Failure to invest in physics Research and Development (R&D) could cost Ireland the opportunity to create over 80,000 jobs over the next ten years, according to the Institute of Physics (IOP), the largest professional body for physics in Ireland and the UK. This warning comes as IOP preliminary research shows companies in Ireland are already facing critical skills shortages, hindering the sector’s development and growth.
To build on its preliminary research, the IOP today launched a new consultation into its R&D Blueprint, supported by Ibec. The Blueprint provides a platform for stakeholders to highlight barriers to a thriving R&D system in Ireland and actions to overcome these. Findings will enable the IOP to make informed recommendations to Government and policymakers to ensure the policy environment and overall conditions are conducive to a strong R&D system in Ireland.
The IOP’s preliminary research, supported by Ibec and titled Paradigm Shift, shows physics-based businesses in Ireland are already facing critical skills shortages, which is preventing investment in research and innovation:
— 46% of respondents cited skills shortages as a key challenge to undertaking R&D/innovation activity.
— In addition, 95% said they experienced difficulties recruiting across the board, both for specialist and technical skills, but also for manufacturing and commercial roles.
— The result of these skills shortages means 61% of respondents said R&D/innovation activity had to be suspended or delayed in the past five years.
— In order to address the critical skills shortage, many companies looked further afield, with a third (33%) of respondents recruiting from outside the UK or Ireland.

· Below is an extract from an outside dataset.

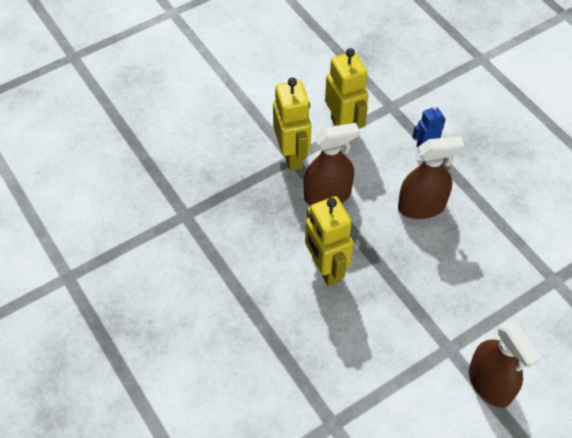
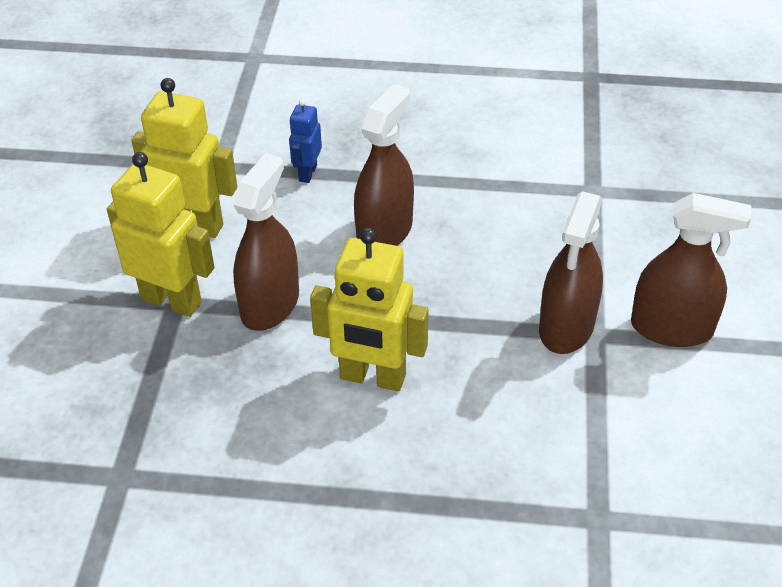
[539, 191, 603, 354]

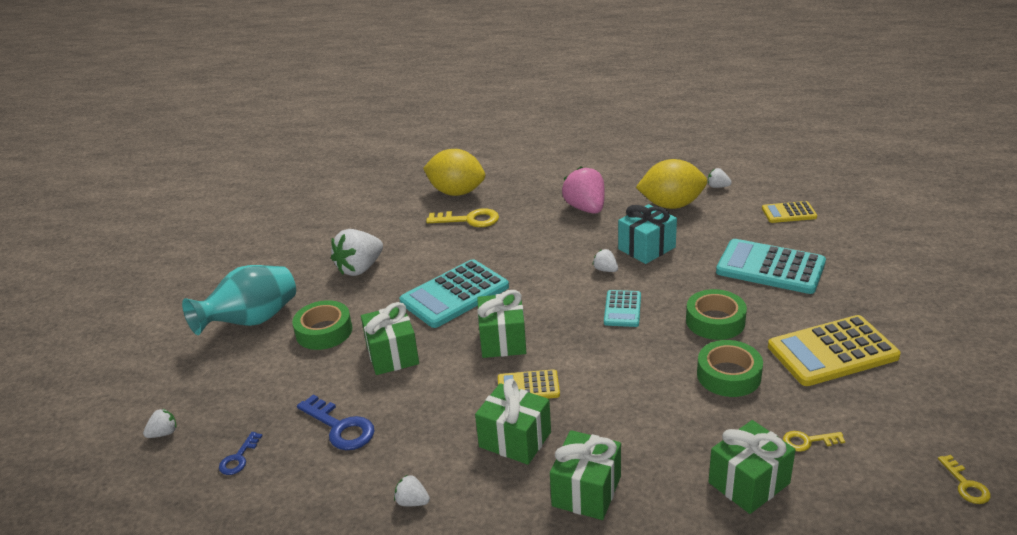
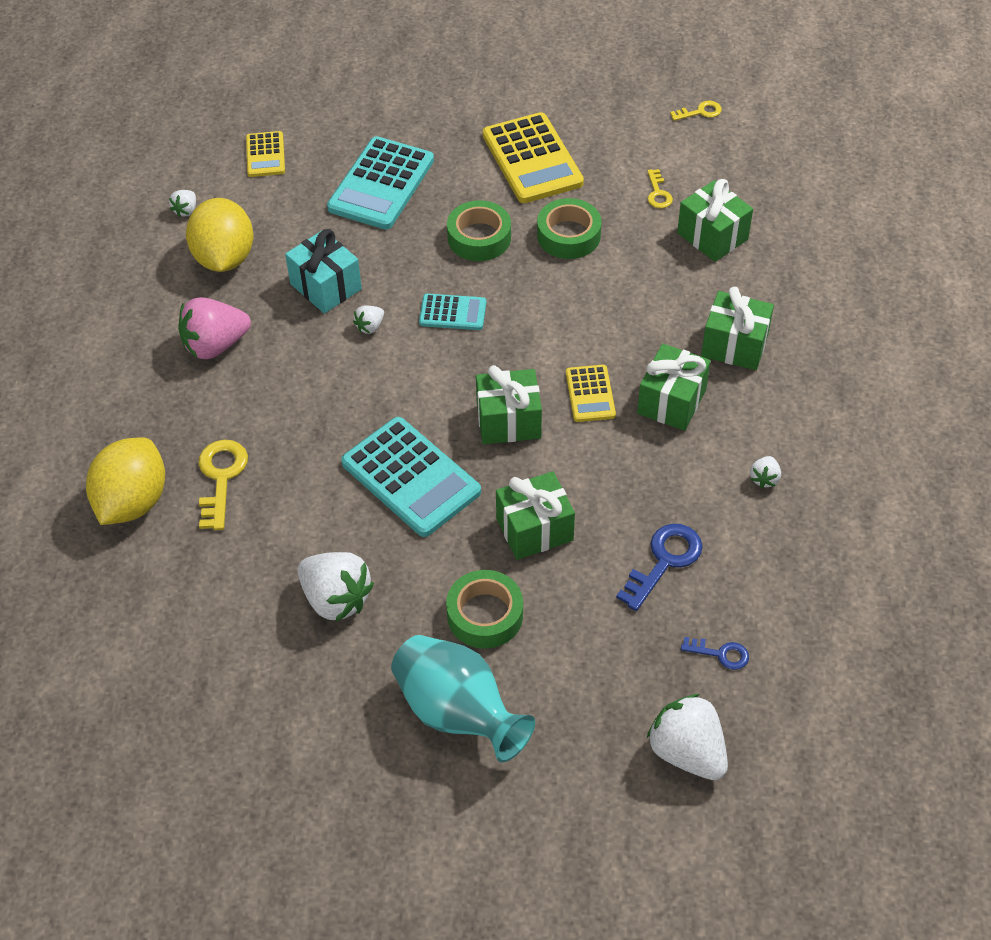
[647, 694, 728, 780]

Increased public funding required
While the IOP commends Government support for research and innovation – evident through Government’s recent Impact 2030 report – Paradigm Shift highlights the inherent need for increased public funding to ensure R&D can continue. To put it in context, 70% of respondents said public funding had helped fill financing gaps, without which the activities would not have been undertaken.

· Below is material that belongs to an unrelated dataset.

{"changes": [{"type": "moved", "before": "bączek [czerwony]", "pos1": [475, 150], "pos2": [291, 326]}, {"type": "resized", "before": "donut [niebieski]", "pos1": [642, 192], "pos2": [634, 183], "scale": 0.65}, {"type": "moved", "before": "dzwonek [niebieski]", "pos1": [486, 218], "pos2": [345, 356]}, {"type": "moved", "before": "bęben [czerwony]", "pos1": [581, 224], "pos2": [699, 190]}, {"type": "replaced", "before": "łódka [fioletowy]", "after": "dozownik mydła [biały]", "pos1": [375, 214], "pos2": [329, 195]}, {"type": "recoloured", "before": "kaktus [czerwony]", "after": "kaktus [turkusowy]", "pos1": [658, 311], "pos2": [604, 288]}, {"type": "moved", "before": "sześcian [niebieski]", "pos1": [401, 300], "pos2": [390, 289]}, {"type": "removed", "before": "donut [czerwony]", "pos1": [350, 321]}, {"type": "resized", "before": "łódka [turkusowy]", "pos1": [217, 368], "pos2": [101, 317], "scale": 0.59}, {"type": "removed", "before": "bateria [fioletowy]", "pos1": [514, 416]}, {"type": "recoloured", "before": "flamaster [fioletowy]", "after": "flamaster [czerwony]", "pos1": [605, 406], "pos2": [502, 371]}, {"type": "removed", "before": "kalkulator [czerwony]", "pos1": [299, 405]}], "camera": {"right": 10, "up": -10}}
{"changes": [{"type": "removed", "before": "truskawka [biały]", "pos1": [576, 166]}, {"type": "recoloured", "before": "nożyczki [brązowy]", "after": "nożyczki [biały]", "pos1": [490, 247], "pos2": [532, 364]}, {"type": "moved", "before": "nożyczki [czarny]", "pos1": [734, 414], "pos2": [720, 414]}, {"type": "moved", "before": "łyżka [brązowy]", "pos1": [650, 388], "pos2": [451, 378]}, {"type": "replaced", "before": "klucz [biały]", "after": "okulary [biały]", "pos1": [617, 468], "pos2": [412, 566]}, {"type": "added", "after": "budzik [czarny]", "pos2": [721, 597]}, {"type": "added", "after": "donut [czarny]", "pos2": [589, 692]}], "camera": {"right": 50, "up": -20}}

Looking ahead, 65% of respondents said greater access to direct funding for early-stage R&D could encourage more R&D/innovation activity, while 65% also noted long-term funding schemes could encourage more activity in the next five years.
In addition, greater access to finance, such as loans, was highlighted by 65% of respondents as a policy enhancement that would allow them to undertake more R&D/innovation activity.
Commenting, Tom Grinyer, Institute of Physics CEO, said: “Today we launch our new consultation with a warning that a failure to invest in physics R&D could cost Ireland the opportunity to create over 80,000 jobs. Our R&D Blueprint, which will gather insights from the wider physics community, will enable us to make key recommendations to Government and policymakers to ensure Ireland does not lose out on essential job opportunities.
We are at a crucial point, as our preliminary research shows companies are already experiencing critical skills shortages, which is hampering growth, and are now looking abroad to fill these positions. As a driver of innovation, investment in physics R&D means vital industry will be embedded in Ireland and the resulting benefits will be seen here.”
Professor Philip Nolan, Director General, Science Foundation Ireland, said: “The IOP’s new consultation is vital for the physics sector and the wider research and innovation community, as gathering views from the community will be key in enabling the IOP to make well-informed recommendations to Government and will help us adapt our strategies better to support physics research and physics-based innovation.
The IOP’s preliminary research clearly shows there are important opportunities to be grasped if we are to accelerate physics-based innovation, and just how essential the Government’s support is in enabling innovation. I encourage those in industry to input into the IOP’s consultation so we can seize these opportunities and ensure a thriving physics R&D system in Ireland.”
Dr Sinead Keogh, Head of Sectors and Director, Ibec Medtech & Engineering Sectors, added: “Physics is an essential element in enabling new, ground-breaking technologies to be developed, which in turn can enhance Ireland’s competitiveness. It is absolutely paramount that we invest in R&D to promote growth in the sector. While Government’s Impact 2030 report is a positive step, the IOP’s research clearly shows more public funding is required. As we look to the future, we must increase investment in R&D to address the evident skills shortage and drive job creation across the country.”